Raw records
----
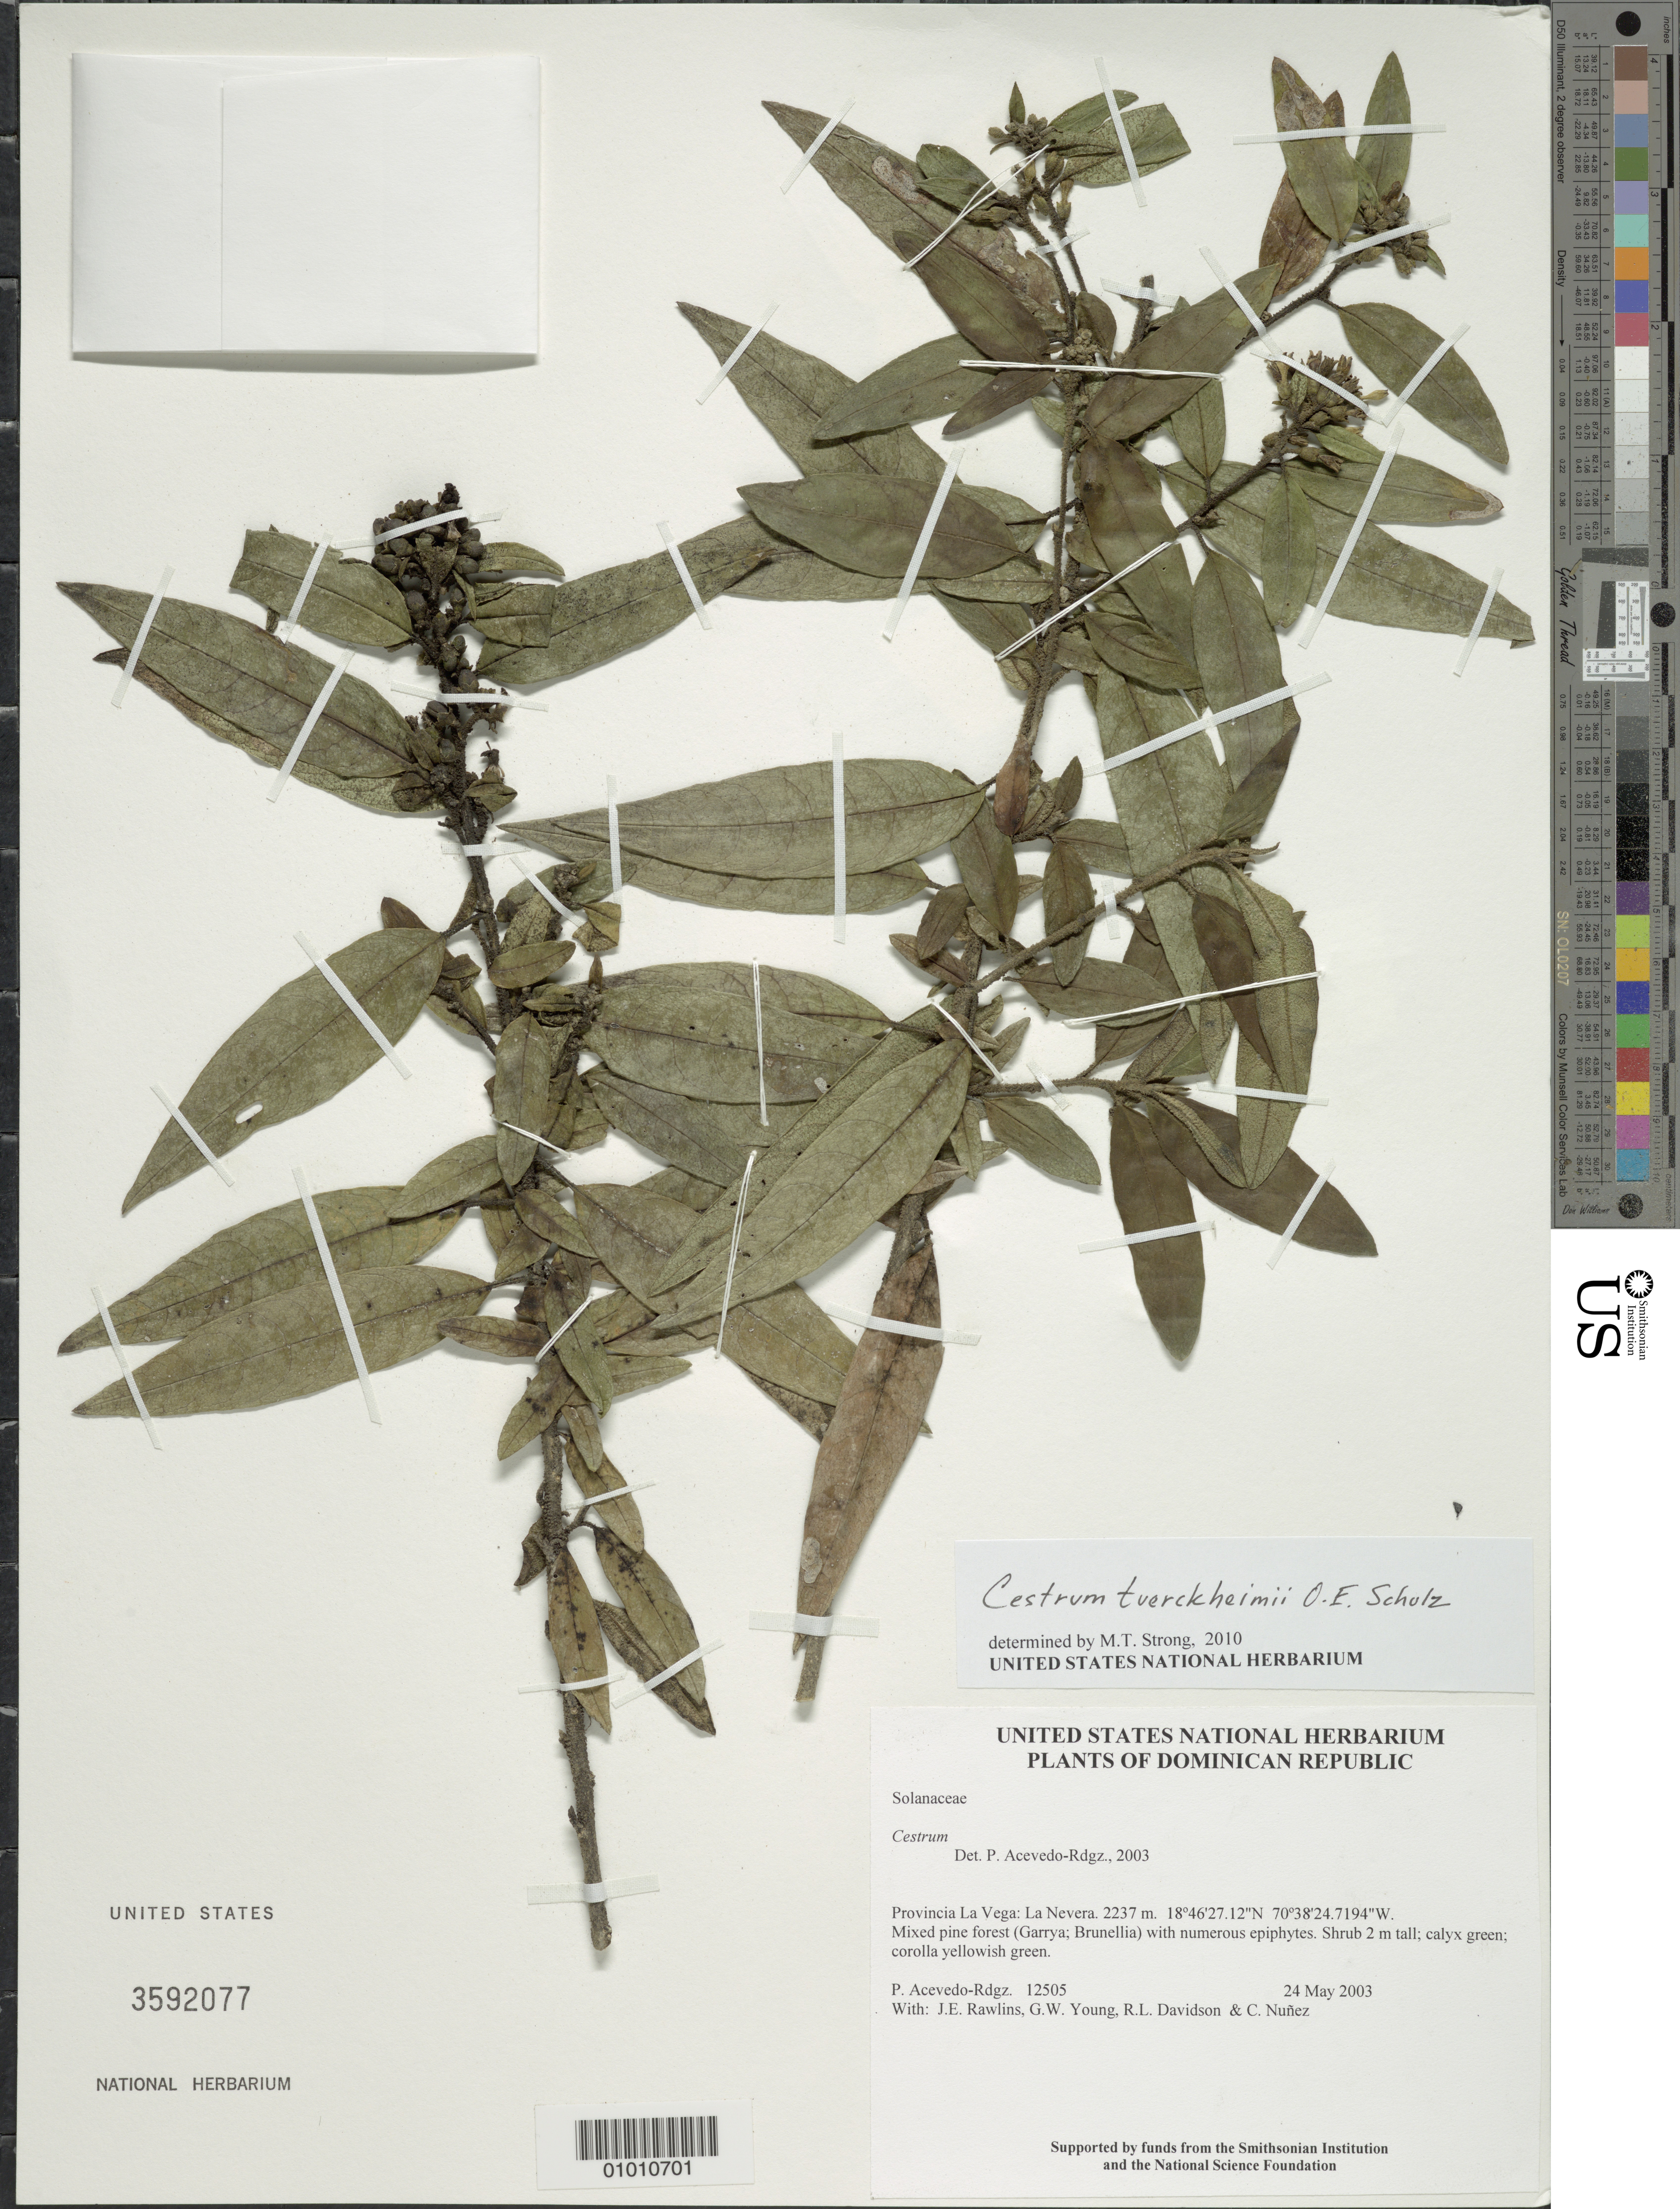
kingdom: Plantae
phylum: Tracheophyta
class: Magnoliopsida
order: Solanales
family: Solanaceae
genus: Cestrum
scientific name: Cestrum tuerckheimii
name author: O.E. Schulz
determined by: Strong, M. T., (US), Smithsonian Institution - National Museum of Natural History (UNITED STATES)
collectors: P. Acevedo-Rodr., J. Rawlins, G. Young, R. Davidson & C. Nunez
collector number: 12505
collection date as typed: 24 May 2003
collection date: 2003-05-24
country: Dominican Republic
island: Hispaniola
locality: Provincia La Vega: La Nevera.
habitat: Mixed pine forest (Garrya; Brunellia) with numerous epiphytes.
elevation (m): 2237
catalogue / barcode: US 3592077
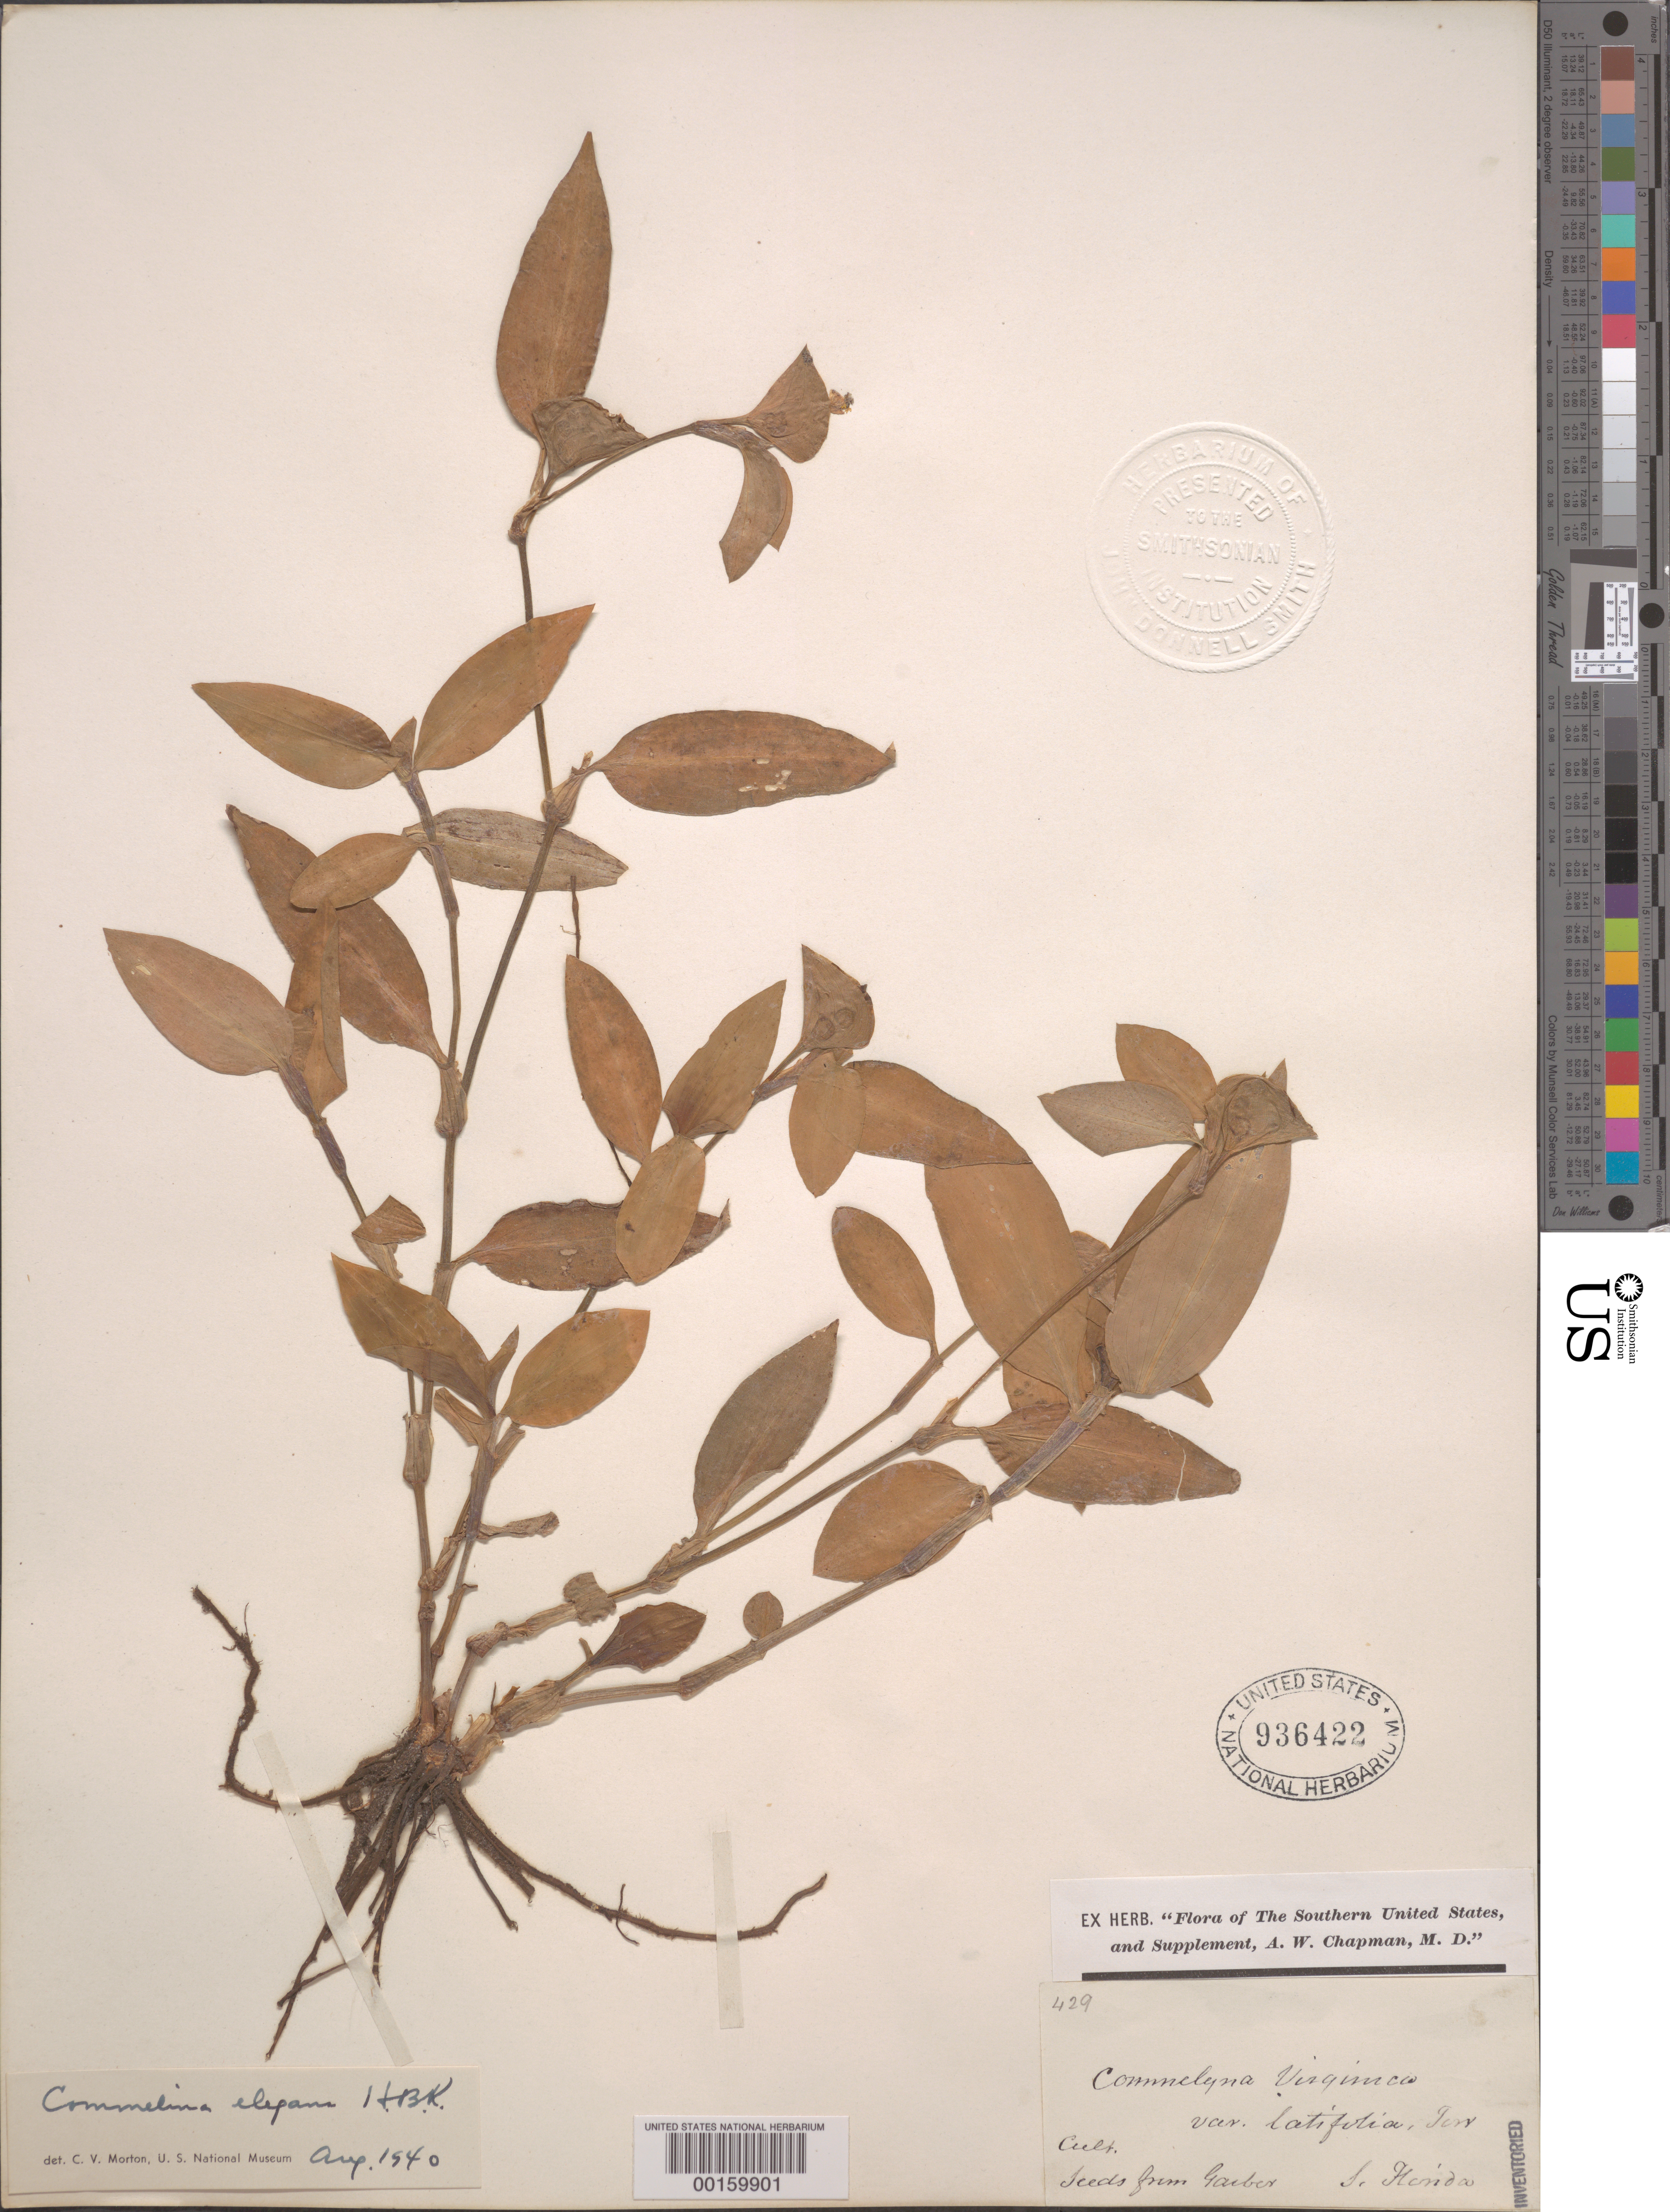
----
Your objective: Could you set down the lines of these records again, unchanged, leaving out the pictures?

Final answer:
kingdom: Plantae
phylum: Tracheophyta
class: Magnoliopsida
order: Solanales
family: Solanaceae
genus: Cestrum
scientific name: Cestrum tuerckheimii
name author: O.E. Schulz
determined by: Strong, M. T., (US), Smithsonian Institution - National Museum of Natural History (UNITED STATES)
collectors: P. Acevedo-Rodr., J. Rawlins, G. Young, R. Davidson & C. Nunez
collector number: 12505
collection date as typed: 24 May 2003
collection date: 2003-05-24
country: Dominican Republic
island: Hispaniola
locality: Provincia La Vega: La Nevera.
habitat: Mixed pine forest (Garrya; Brunellia) with numerous epiphytes.
elevation (m): 2237
catalogue / barcode: US 3592077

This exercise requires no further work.